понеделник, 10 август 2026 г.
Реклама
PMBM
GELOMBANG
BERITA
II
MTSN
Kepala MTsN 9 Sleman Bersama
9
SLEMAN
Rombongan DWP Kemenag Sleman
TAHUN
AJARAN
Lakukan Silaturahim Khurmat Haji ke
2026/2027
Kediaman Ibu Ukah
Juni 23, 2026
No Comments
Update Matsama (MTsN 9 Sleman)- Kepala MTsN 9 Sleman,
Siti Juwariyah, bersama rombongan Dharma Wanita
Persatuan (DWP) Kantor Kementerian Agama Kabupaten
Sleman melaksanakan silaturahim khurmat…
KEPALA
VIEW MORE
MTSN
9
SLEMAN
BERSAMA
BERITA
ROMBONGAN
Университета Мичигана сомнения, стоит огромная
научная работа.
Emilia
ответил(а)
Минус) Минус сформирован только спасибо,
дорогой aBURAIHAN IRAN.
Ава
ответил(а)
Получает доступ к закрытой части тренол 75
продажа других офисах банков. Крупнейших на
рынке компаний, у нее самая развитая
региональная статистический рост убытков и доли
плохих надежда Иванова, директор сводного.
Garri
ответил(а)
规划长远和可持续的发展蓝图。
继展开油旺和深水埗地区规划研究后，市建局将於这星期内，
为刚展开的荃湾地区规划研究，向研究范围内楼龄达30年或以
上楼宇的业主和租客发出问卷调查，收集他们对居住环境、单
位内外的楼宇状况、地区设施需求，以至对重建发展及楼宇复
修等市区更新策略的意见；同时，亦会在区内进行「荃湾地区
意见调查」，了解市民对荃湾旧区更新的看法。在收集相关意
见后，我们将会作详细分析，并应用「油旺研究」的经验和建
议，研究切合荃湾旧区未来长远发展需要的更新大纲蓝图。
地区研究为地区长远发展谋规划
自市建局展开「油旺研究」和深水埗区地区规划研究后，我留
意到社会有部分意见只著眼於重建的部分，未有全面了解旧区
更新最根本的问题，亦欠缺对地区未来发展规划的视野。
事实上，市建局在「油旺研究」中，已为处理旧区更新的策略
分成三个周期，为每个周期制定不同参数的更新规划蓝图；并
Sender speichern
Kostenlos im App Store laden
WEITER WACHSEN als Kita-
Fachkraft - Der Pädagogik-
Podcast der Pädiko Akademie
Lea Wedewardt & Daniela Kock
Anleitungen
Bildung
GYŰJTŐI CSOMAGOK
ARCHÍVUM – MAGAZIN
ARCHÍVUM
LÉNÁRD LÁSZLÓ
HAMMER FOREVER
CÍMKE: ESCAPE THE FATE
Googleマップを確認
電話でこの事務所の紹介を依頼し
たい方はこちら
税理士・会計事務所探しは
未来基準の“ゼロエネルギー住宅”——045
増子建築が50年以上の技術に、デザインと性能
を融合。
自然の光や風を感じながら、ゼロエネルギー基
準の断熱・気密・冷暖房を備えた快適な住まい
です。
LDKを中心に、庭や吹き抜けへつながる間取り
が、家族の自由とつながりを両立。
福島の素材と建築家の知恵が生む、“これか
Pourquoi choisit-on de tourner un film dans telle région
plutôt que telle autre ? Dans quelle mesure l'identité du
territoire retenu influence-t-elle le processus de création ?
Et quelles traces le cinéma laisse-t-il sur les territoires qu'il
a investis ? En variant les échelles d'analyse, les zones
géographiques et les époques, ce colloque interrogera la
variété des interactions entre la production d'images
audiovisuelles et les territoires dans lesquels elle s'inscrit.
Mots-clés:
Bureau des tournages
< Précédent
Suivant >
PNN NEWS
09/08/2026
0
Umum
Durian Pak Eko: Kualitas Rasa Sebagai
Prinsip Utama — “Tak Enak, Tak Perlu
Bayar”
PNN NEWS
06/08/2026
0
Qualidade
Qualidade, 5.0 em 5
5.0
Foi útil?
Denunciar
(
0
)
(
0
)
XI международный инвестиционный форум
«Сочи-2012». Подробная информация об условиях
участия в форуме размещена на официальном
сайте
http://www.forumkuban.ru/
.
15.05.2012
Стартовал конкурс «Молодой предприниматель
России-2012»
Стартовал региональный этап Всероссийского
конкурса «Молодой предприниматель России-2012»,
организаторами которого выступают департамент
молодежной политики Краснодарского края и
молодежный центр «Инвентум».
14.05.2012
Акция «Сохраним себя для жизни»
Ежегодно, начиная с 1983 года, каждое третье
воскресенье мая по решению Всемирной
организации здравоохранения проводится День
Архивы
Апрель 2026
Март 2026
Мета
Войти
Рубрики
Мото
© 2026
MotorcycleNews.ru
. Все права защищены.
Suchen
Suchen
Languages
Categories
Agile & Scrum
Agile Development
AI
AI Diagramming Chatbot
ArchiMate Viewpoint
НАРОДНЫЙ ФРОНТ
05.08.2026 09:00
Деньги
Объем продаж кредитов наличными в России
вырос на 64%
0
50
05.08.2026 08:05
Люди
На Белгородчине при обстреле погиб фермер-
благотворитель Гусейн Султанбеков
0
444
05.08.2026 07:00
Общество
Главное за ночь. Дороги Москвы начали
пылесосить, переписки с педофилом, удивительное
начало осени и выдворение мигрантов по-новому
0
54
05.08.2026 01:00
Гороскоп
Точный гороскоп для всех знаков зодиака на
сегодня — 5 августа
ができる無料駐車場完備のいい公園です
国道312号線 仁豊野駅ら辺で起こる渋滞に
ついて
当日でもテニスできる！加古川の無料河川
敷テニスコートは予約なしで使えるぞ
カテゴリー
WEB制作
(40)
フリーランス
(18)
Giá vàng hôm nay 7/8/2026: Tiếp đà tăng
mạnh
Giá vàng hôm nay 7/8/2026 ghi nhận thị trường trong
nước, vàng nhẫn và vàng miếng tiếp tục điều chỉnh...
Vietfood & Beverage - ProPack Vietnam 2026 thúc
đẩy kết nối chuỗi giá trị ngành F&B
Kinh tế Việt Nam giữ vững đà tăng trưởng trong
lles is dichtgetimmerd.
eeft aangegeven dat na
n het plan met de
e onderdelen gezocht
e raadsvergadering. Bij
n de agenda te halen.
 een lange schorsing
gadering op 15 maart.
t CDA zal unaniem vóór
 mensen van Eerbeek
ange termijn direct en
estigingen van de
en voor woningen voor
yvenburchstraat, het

*****

# [EXERCISE AIM]
Please repeat every entry, exactly as it was written.

# [RESPONSE BELOW]
понеделник, 10 август 2026 г.
Реклама
PMBM
GELOMBANG
BERITA
II
MTSN
Kepala MTsN 9 Sleman Bersama
9
SLEMAN
Rombongan DWP Kemenag Sleman
TAHUN
AJARAN
Lakukan Silaturahim Khurmat Haji ke
2026/2027
Kediaman Ibu Ukah
Juni 23, 2026
No Comments
Update Matsama (MTsN 9 Sleman)- Kepala MTsN 9 Sleman,
Siti Juwariyah, bersama rombongan Dharma Wanita
Persatuan (DWP) Kantor Kementerian Agama Kabupaten
Sleman melaksanakan silaturahim khurmat…
KEPALA
VIEW MORE
MTSN
9
SLEMAN
BERSAMA
BERITA
ROMBONGAN
Университета Мичигана сомнения, стоит огромная
научная работа.
Emilia
ответил(а)
Минус) Минус сформирован только спасибо,
дорогой aBURAIHAN IRAN.
Ава
ответил(а)
Получает доступ к закрытой части тренол 75
продажа других офисах банков. Крупнейших на
рынке компаний, у нее самая развитая
региональная статистический рост убытков и доли
плохих надежда Иванова, директор сводного.
Garri
ответил(а)
规划长远和可持续的发展蓝图。
继展开油旺和深水埗地区规划研究后，市建局将於这星期内，
为刚展开的荃湾地区规划研究，向研究范围内楼龄达30年或以
上楼宇的业主和租客发出问卷调查，收集他们对居住环境、单
位内外的楼宇状况、地区设施需求，以至对重建发展及楼宇复
修等市区更新策略的意见；同时，亦会在区内进行「荃湾地区
意见调查」，了解市民对荃湾旧区更新的看法。在收集相关意
见后，我们将会作详细分析，并应用「油旺研究」的经验和建
议，研究切合荃湾旧区未来长远发展需要的更新大纲蓝图。
地区研究为地区长远发展谋规划
自市建局展开「油旺研究」和深水埗区地区规划研究后，我留
意到社会有部分意见只著眼於重建的部分，未有全面了解旧区
更新最根本的问题，亦欠缺对地区未来发展规划的视野。
事实上，市建局在「油旺研究」中，已为处理旧区更新的策略
分成三个周期，为每个周期制定不同参数的更新规划蓝图；并
Sender speichern
Kostenlos im App Store laden
WEITER WACHSEN als Kita-
Fachkraft - Der Pädagogik-
Podcast der Pädiko Akademie
Lea Wedewardt & Daniela Kock
Anleitungen
Bildung
GYŰJTŐI CSOMAGOK
ARCHÍVUM – MAGAZIN
ARCHÍVUM
LÉNÁRD LÁSZLÓ
HAMMER FOREVER
CÍMKE: ESCAPE THE FATE
Googleマップを確認
電話でこの事務所の紹介を依頼し
たい方はこちら
税理士・会計事務所探しは
未来基準の“ゼロエネルギー住宅”——045
増子建築が50年以上の技術に、デザインと性能
を融合。
自然の光や風を感じながら、ゼロエネルギー基
準の断熱・気密・冷暖房を備えた快適な住まい
です。
LDKを中心に、庭や吹き抜けへつながる間取り
が、家族の自由とつながりを両立。
福島の素材と建築家の知恵が生む、“これか
Pourquoi choisit-on de tourner un film dans telle région
plutôt que telle autre ? Dans quelle mesure l'identité du
territoire retenu influence-t-elle le processus de création ?
Et quelles traces le cinéma laisse-t-il sur les territoires qu'il
a investis ? En variant les échelles d'analyse, les zones
géographiques et les époques, ce colloque interrogera la
variété des interactions entre la production d'images
audiovisuelles et les territoires dans lesquels elle s'inscrit.
Mots-clés:
Bureau des tournages
< Précédent
Suivant >
PNN NEWS
09/08/2026
0
Umum
Durian Pak Eko: Kualitas Rasa Sebagai
Prinsip Utama — “Tak Enak, Tak Perlu
Bayar”
PNN NEWS
06/08/2026
0
Qualidade
Qualidade, 5.0 em 5
5.0
Foi útil?
Denunciar
(
0
)
(
0
)
XI международный инвестиционный форум
«Сочи-2012». Подробная информация об условиях
участия в форуме размещена на официальном
сайте
http://www.forumkuban.ru/
.
15.05.2012
Стартовал конкурс «Молодой предприниматель
России-2012»
Стартовал региональный этап Всероссийского
конкурса «Молодой предприниматель России-2012»,
организаторами которого выступают департамент
молодежной политики Краснодарского края и
молодежный центр «Инвентум».
14.05.2012
Акция «Сохраним себя для жизни»
Ежегодно, начиная с 1983 года, каждое третье
воскресенье мая по решению Всемирной
организации здравоохранения проводится День
Архивы
Апрель 2026
Март 2026
Мета
Войти
Рубрики
Мото
© 2026
MotorcycleNews.ru
. Все права защищены.
Suchen
Suchen
Languages
Categories
Agile & Scrum
Agile Development
AI
AI Diagramming Chatbot
ArchiMate Viewpoint
НАРОДНЫЙ ФРОНТ
05.08.2026 09:00
Деньги
Объем продаж кредитов наличными в России
вырос на 64%
0
50
05.08.2026 08:05
Люди
На Белгородчине при обстреле погиб фермер-
благотворитель Гусейн Султанбеков
0
444
05.08.2026 07:00
Общество
Главное за ночь. Дороги Москвы начали
пылесосить, переписки с педофилом, удивительное
начало осени и выдворение мигрантов по-новому
0
54
05.08.2026 01:00
Гороскоп
Точный гороскоп для всех знаков зодиака на
сегодня — 5 августа
ができる無料駐車場完備のいい公園です
国道312号線 仁豊野駅ら辺で起こる渋滞に
ついて
当日でもテニスできる！加古川の無料河川
敷テニスコートは予約なしで使えるぞ
カテゴリー
WEB制作
(40)
フリーランス
(18)
Giá vàng hôm nay 7/8/2026: Tiếp đà tăng
mạnh
Giá vàng hôm nay 7/8/2026 ghi nhận thị trường trong
nước, vàng nhẫn và vàng miếng tiếp tục điều chỉnh...
Vietfood & Beverage - ProPack Vietnam 2026 thúc
đẩy kết nối chuỗi giá trị ngành F&B
Kinh tế Việt Nam giữ vững đà tăng trưởng trong
lles is dichtgetimmerd.
eeft aangegeven dat na
n het plan met de
e onderdelen gezocht
e raadsvergadering. Bij
n de agenda te halen.
 een lange schorsing
gadering op 15 maart.
t CDA zal unaniem vóór
 mensen van Eerbeek
ange termijn direct en
estigingen van de
en voor woningen voor
yvenburchstraat, het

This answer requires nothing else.